The term had been around for a while. First described in the middle of the 19th century, it was named by scientists who were studying the upper atmosphere around the North and South poles in 1952.
But most of us, at least in the Eastern one-third of the United States, never heard it used until four winters ago, when a six-week-long outbreak of polar temperatures was accompanied by record winter snowfall in many locations.
That was when “cold wave,” the phrase most of used to describe arctic cold when it extended more than three or four days, gave way to “polar vortex.” (Briefer outbreaks were simply “cold snaps”).
And the term, largely absent from your TV meteorologist’s vocabulary during the winters of 2016-18, is back in use this winter as temperatures in the northern Midwest and northern Plains states reached all-time low temperatures of -20 to -40 decrees Fahrenheit.
So what is a polar vortex? It’s a large and persistent low-pressure cyclone that rotates counter-clockwise at the North Pole and clockwise at the South Pole, trapping cold air beneath and concentrating it in arctic regions. Occasionally, the vortex will weaken and split, spinning off a piece of itself south from the pole. The result is that the air in northern Minnesota is every bit as cold or colder than locations within the Arctic Circle.
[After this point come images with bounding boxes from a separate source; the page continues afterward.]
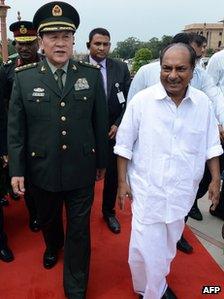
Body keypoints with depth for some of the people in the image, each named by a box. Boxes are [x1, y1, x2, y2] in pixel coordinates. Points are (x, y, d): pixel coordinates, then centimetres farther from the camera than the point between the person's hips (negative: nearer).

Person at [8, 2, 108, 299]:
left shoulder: (92, 75, -4)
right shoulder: (24, 77, -5)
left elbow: (100, 123, 1)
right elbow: (15, 128, -2)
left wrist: (102, 161, 6)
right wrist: (16, 169, -3)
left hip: (82, 171, 0)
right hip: (42, 171, 1)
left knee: (80, 230, 11)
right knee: (47, 219, 25)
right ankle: (53, 245, 61)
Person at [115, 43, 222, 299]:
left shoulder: (202, 103, -4)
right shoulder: (141, 100, -12)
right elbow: (124, 145, -6)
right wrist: (122, 182, -5)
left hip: (182, 191, 3)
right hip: (148, 189, -3)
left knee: (168, 244, 22)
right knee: (145, 248, 1)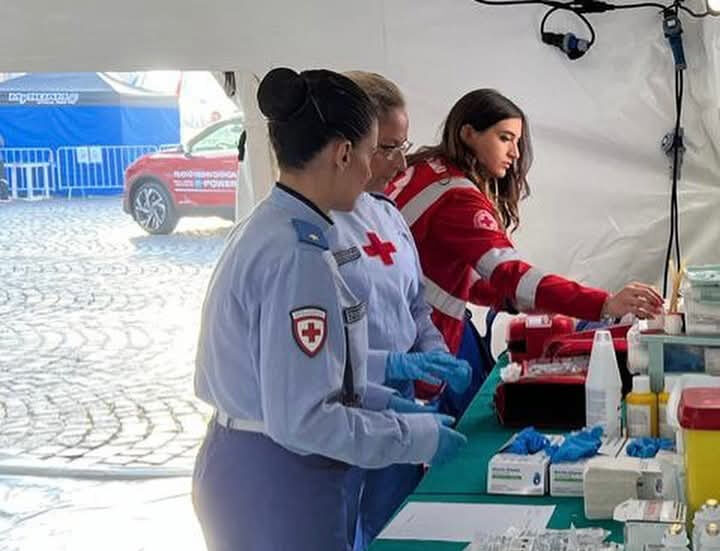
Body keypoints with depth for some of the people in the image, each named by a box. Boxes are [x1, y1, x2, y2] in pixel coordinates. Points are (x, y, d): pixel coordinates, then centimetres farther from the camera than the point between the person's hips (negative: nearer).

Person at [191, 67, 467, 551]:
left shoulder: (265, 229, 5)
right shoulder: (298, 256, -24)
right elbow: (301, 419, -25)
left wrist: (385, 401, 10)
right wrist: (417, 437, -15)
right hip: (277, 484, -9)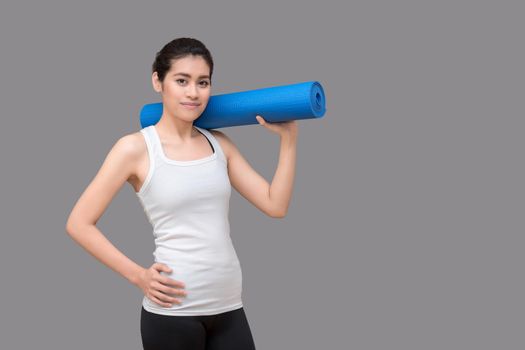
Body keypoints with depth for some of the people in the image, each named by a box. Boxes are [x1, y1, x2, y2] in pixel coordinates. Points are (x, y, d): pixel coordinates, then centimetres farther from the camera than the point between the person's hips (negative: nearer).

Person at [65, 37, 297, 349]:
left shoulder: (219, 143, 7)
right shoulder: (136, 148, -7)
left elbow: (276, 205, 3)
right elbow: (79, 223, -5)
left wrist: (289, 137, 0)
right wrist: (138, 275, -10)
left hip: (229, 307, 5)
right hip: (173, 311, -5)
Words and phrases come and go. Some likely disappear forever, such as the cowboys’ description in the late 1800s of a courageous person as someone with “more guts than you could hang on a fence.” Or the term “oojah,” which is what people said more than a century ago when they couldn’t remember the name of something.
Wonder why they didn’t just say “whatchamacallit” like the rest of us since at least 1921?